Куратов же старался придумать нечто такое, чтобы творение его было интересно не только в городской перспективе, а ещё и с ближних точек, ведь он считал себя честным архитектором и строил, в первую очередь, жилой дом, а уж потом шедевр. Пытаясь уйти от структурной жёсткости, которая всегда есть в фасадах небоскрёбов, Куратов экспериментировал с треугольными балконами, активно развивал тему фальш-окон, создавая сбитый иррациональный ритм здания. И когда у него стало получаться, то сама собой возникла тема «вечно сияющего небоскрёба»: закрученная вокруг своей оси, сдвинуто-деформированная гранёная призма ослепительно белой верхушкой словно ввинчивалась в небо над Сурб-Хачем, придавая сходство с той самой монастырской свечой.

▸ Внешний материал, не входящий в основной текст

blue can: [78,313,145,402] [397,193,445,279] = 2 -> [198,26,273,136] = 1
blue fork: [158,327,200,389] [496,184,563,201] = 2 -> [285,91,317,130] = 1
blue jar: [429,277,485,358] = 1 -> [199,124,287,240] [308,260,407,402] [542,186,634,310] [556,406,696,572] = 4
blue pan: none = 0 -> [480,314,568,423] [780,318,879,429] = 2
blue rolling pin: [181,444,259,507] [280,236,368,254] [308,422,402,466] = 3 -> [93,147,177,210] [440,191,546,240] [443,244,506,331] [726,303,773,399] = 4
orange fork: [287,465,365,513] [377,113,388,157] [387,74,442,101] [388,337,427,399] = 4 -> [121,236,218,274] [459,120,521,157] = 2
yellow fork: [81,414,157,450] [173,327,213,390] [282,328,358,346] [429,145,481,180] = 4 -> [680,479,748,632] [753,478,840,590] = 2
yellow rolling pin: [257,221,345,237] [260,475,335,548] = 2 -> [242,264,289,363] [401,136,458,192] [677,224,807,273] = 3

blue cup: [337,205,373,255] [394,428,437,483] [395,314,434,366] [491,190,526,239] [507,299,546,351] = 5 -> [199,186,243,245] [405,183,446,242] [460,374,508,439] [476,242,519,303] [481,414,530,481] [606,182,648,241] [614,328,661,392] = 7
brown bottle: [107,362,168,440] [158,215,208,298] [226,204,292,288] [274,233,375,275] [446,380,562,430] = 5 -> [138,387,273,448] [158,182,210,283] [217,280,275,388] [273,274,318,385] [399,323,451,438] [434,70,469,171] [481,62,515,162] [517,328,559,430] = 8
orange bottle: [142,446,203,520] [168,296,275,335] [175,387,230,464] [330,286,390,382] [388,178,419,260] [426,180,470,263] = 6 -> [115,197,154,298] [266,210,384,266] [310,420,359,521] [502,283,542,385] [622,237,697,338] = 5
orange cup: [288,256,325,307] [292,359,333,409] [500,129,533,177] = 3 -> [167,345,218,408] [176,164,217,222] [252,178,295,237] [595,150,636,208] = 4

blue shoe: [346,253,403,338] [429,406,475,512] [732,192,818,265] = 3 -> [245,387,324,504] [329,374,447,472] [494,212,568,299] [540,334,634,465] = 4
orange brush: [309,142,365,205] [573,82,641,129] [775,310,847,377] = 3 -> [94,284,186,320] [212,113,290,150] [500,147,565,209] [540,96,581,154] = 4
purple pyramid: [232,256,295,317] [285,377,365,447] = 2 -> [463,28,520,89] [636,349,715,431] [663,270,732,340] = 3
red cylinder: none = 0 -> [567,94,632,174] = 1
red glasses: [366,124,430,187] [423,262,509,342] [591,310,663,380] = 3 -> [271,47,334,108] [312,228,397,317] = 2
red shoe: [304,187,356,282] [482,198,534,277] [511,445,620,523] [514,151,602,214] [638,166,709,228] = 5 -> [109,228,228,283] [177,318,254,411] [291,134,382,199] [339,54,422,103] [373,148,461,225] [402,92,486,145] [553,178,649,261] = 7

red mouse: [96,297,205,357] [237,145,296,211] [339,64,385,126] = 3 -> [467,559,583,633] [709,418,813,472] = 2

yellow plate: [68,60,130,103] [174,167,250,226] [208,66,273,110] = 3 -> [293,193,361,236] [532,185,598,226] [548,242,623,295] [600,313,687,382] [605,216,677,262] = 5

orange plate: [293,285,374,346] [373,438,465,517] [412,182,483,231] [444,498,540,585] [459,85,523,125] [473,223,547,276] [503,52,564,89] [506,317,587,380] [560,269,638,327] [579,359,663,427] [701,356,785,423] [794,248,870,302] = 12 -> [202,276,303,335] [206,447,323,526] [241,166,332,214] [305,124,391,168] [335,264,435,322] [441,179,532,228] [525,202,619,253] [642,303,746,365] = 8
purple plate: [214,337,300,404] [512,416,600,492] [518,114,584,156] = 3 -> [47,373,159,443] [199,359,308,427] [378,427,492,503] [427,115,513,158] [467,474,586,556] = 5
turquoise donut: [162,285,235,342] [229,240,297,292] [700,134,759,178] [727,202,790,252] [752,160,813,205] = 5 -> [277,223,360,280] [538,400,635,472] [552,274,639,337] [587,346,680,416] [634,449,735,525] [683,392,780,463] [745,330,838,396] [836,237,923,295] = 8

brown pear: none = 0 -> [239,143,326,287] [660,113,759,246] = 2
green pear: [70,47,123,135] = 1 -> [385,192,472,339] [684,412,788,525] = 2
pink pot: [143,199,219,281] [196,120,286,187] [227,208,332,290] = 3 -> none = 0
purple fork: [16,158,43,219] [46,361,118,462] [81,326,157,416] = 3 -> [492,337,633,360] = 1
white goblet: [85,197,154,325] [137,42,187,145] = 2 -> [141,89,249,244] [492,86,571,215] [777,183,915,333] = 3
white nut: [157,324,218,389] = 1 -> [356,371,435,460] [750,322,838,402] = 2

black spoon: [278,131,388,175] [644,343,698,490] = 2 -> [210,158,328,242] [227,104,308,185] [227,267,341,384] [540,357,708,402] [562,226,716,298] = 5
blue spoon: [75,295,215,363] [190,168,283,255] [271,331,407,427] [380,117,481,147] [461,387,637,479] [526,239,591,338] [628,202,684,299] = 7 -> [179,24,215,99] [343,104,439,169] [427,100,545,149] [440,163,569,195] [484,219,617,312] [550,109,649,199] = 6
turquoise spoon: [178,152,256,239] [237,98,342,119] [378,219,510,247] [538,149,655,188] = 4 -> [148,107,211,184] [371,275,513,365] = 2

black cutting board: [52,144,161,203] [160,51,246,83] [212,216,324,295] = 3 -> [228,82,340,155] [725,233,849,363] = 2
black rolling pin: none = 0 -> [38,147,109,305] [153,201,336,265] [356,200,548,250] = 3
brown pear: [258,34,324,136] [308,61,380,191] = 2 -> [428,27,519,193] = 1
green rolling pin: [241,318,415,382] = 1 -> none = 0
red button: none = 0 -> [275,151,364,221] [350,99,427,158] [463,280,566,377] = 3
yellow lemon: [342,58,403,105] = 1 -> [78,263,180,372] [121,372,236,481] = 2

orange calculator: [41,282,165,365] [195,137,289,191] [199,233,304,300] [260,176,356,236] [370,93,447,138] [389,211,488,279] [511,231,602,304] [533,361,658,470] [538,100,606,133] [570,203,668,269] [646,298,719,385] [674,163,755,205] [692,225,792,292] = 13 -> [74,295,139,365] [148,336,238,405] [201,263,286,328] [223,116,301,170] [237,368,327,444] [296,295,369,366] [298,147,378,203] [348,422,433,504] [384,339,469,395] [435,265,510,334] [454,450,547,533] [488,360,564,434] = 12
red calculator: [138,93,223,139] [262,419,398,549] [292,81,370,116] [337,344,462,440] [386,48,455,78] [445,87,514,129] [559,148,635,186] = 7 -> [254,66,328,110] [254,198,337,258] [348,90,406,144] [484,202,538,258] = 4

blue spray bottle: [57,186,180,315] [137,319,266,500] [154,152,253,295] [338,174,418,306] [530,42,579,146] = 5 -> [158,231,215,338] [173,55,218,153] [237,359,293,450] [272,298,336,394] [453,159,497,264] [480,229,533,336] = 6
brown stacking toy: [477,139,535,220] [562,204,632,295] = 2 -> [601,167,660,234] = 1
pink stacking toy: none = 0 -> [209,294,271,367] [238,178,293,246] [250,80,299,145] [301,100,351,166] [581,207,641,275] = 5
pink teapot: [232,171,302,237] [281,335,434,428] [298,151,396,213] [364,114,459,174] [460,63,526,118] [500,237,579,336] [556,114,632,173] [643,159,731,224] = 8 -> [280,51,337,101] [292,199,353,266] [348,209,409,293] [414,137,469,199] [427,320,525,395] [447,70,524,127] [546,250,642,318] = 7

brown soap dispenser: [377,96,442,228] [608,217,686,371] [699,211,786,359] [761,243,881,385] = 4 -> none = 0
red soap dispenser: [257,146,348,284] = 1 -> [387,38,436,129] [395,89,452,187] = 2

Для пущего эффекта Куратов растянул цветовую палитру фасада от белоснежного на вершине до тёмно-бежевого, почти кофе с молоком, у колонн основания и на «вечно сияющую свечу» уже заработал и оптический эффект.
Сложнее всего было привязать высотку к монастырю. На холме явно не хватало места для двоих, и небоскрёб вынуждено давил на храм. Сурб-Хач же вёл себя бесцеремонно, как истый местоблюститель ломал Куратову «вечно-сияющую» идиллию, не вписываясь своими фасадами в стиле классицизма, что выходили на север и юг четырёхколонными портиками, в его авангардный замысел. Долго бился Куратов над основанием своего небоскрёба, тщетно пытаясь привычными способами решить проблему, пока не озарило московского гения – поднять основание высотки на многогранные колонны стилизованные под колонны Сурб-Хача. И сразу замкнулся логический круг: уже не душил небоскрёб в объятиях старый храм; перекрашенный в белый цвет, с кофейным орнаментом, сквозь частокол колонн просматривался Сурб-Хач, как и раньше, с любой точки холма, а уж от его подножия или из парка, откуда открывался основной вид, высокий бронзовый купол с крестом выглядел теперь как единое целое с вырастающей над ним сияющей свечой.